La desconfianza, el mestizaje y la falta de un discurso único restan eficacia al Consell justo cuando más se necesita una acción de gobierno coherente. La coalición debe revisar su programa y su funcionamiento

¿Unidos? Oltra, Puig y Dalmau, felices, tras la firma del Pacto del Botànic 2, en el Castillo de Santa Bárbara de Alicante, en junio del año pasado.

La vicepresidenta del Gobierno autonómico, Mónica Oltra, líder de Compromís, abogaba el pasado domingo en una entrevista con el subdirector de Levante, Alfons García, publicada también en INFORMACIÓN, por acometer cambios en el Consell. Acostumbrados como estamos a que todos los usos de la política sean conculcados uno tras otro y día tras día sin que vengan a ser sustituidos por otros que garanticen el normal funcionamiento de las instituciones, las declaraciones de Oltra no han tenido todo el recorrido que merecían, aunque hayan contribuido a incrementar la sensación de desorden que desde hace demasiado tiempo transmite el Ejecutivo que preside el socialista Ximo Puig.

A ver. La necesidad de introducir cambios en el Gobierno autonómico para afrontar una crisis global de dimensiones desconocidas como la que vivimos es algo en lo que la mayoría coincide. Aquí mismo viene escribiéndose prácticamente desde que estalló la pandemia. Son varios los departamentos del Consell que, o no están funcionando como debieran, o tienen al frente titulares que emiten signos claros de agotamiento. Hasta ahí, las manifestaciones de Oltra no hacen sino recoger lo que muchos piensan, aunque sea más que discutible el sesgo que implícitamente introduce de que las consellerias a cambiar sean solo las dirigidas por socialistas, cuando algunas de las de Compromís (empezando por la que ella directamente comanda, Igualdad y Dependencia, de la que dependen los centros de la Tercera Edad) y las dos de Unidas Podemos estarían en cualquier lista que hiciera un consultor independiente.

→ Tus instrucciones:
Transcribe del artículo sobre el Consell el pasaje que va desde "La vicepresidenta del" hasta "socialista Ximo Puig.".

→ Datos para revisar:

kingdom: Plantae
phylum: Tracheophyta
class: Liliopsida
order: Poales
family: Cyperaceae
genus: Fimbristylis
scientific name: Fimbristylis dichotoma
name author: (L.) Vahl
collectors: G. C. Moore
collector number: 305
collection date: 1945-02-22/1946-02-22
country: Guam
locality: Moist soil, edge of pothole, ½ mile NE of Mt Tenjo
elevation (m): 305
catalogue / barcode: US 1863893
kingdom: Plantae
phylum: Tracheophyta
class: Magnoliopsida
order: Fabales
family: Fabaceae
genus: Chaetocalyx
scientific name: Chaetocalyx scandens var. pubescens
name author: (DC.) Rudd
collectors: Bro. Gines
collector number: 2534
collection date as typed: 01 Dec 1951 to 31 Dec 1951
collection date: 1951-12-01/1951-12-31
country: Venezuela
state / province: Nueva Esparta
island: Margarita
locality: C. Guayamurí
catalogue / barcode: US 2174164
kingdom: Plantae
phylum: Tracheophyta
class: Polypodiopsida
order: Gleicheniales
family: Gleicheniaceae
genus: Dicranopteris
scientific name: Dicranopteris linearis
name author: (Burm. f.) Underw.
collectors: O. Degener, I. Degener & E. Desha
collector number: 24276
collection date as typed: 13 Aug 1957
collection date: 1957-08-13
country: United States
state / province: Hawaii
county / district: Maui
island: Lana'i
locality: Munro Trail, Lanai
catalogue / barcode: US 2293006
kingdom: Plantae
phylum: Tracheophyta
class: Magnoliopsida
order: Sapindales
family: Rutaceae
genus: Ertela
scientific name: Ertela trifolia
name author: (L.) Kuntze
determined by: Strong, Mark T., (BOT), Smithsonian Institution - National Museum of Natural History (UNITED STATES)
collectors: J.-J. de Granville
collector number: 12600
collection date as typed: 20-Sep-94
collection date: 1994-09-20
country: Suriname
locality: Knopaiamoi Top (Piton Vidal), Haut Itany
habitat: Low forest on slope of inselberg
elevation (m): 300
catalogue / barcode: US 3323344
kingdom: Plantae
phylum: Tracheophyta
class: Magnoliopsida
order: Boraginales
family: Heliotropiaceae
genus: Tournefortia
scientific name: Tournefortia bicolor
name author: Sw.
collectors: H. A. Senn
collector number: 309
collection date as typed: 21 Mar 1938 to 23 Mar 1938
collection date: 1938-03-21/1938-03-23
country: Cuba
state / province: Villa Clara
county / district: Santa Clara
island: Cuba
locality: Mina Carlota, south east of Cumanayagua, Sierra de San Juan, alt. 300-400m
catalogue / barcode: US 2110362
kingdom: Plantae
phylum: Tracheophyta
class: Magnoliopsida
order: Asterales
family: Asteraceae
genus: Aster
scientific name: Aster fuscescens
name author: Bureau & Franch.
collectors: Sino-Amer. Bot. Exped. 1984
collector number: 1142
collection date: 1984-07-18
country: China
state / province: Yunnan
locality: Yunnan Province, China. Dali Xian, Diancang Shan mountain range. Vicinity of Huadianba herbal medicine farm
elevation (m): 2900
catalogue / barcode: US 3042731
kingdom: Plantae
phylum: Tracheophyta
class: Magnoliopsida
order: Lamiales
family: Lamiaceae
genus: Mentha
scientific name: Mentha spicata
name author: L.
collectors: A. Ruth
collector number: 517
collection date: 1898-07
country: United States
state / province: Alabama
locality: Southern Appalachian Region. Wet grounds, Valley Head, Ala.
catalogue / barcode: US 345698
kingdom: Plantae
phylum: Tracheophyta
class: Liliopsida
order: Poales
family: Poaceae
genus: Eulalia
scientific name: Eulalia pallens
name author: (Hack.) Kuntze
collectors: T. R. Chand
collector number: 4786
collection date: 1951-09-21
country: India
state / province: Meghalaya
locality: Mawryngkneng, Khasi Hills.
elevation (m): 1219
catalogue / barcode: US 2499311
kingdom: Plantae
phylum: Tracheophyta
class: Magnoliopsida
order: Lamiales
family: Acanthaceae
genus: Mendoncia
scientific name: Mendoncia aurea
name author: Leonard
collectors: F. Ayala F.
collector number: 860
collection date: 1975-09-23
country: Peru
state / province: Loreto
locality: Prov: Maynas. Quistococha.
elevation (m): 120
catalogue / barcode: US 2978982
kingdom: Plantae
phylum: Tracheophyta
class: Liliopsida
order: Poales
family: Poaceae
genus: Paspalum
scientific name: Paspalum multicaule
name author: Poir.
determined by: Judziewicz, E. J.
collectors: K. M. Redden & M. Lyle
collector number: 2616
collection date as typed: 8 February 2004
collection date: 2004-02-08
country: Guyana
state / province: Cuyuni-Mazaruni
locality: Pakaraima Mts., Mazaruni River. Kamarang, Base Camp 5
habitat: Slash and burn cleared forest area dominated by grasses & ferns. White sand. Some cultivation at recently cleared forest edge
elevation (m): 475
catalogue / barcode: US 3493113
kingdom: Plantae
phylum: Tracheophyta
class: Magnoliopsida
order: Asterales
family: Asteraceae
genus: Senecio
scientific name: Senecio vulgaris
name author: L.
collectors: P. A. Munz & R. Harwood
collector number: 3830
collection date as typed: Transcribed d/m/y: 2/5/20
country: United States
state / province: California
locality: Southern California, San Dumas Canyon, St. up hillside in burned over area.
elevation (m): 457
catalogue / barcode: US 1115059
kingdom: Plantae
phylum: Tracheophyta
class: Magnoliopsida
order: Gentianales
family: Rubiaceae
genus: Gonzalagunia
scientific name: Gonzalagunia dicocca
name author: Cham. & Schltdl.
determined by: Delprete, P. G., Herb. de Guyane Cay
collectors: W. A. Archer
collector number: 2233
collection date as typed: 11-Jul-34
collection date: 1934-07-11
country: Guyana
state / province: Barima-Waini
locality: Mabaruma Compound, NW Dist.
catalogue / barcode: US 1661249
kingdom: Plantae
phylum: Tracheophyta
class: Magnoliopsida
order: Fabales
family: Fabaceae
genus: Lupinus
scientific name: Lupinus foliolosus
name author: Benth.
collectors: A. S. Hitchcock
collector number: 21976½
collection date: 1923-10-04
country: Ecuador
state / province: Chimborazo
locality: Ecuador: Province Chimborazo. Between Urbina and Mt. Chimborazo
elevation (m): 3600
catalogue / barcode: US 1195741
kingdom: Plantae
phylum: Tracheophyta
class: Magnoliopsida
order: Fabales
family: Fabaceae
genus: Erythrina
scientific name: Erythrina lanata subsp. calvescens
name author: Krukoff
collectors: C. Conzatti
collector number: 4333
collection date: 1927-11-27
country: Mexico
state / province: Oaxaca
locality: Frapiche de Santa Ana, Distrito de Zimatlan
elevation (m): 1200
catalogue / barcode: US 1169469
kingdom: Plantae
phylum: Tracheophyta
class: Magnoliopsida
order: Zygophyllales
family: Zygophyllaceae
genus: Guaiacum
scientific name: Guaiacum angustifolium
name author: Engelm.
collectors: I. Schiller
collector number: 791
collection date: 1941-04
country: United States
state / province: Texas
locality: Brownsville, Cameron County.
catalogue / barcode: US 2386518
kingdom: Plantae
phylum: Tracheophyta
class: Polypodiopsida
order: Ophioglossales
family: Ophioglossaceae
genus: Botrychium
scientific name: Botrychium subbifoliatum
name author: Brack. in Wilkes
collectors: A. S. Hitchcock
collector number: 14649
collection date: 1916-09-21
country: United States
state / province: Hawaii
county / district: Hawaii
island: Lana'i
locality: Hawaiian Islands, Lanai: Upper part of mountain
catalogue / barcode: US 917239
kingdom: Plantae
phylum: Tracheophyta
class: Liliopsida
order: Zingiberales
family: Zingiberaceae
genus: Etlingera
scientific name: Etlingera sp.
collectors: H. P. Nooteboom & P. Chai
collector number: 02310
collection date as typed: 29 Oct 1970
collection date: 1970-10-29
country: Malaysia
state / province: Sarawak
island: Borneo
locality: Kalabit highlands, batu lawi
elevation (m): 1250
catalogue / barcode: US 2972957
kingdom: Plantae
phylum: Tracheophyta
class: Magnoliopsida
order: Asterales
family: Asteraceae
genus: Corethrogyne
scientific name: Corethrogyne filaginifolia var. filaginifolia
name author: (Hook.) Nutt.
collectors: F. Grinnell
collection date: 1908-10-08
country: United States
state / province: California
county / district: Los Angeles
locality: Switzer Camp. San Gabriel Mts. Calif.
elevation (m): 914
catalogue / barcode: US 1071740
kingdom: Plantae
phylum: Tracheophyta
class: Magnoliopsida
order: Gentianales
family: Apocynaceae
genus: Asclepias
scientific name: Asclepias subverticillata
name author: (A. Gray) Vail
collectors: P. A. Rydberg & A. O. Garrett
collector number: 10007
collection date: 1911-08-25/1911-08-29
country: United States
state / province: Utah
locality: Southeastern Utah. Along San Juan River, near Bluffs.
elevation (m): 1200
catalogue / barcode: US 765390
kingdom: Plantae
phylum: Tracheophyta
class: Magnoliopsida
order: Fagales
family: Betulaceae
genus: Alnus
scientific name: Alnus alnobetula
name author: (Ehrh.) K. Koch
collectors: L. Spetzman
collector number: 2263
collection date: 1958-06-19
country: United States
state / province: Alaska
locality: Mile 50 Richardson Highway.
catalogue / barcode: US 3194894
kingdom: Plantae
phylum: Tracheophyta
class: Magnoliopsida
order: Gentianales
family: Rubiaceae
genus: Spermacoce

→ Ejercicio resuelto:
La vicepresidenta del Gobierno autonómico, Mónica Oltra, líder de Compromís, abogaba el pasado domingo en una entrevista con el subdirector de Levante, Alfons García, publicada también en INFORMACIÓN, por acometer cambios en el Consell. Acostumbrados como estamos a que todos los usos de la política sean conculcados uno tras otro y día tras día sin que vengan a ser sustituidos por otros que garanticen el normal funcionamiento de las instituciones, las declaraciones de Oltra no han tenido todo el recorrido que merecían, aunque hayan contribuido a incrementar la sensación de desorden que desde hace demasiado tiempo transmite el Ejecutivo que preside el socialista Ximo Puig.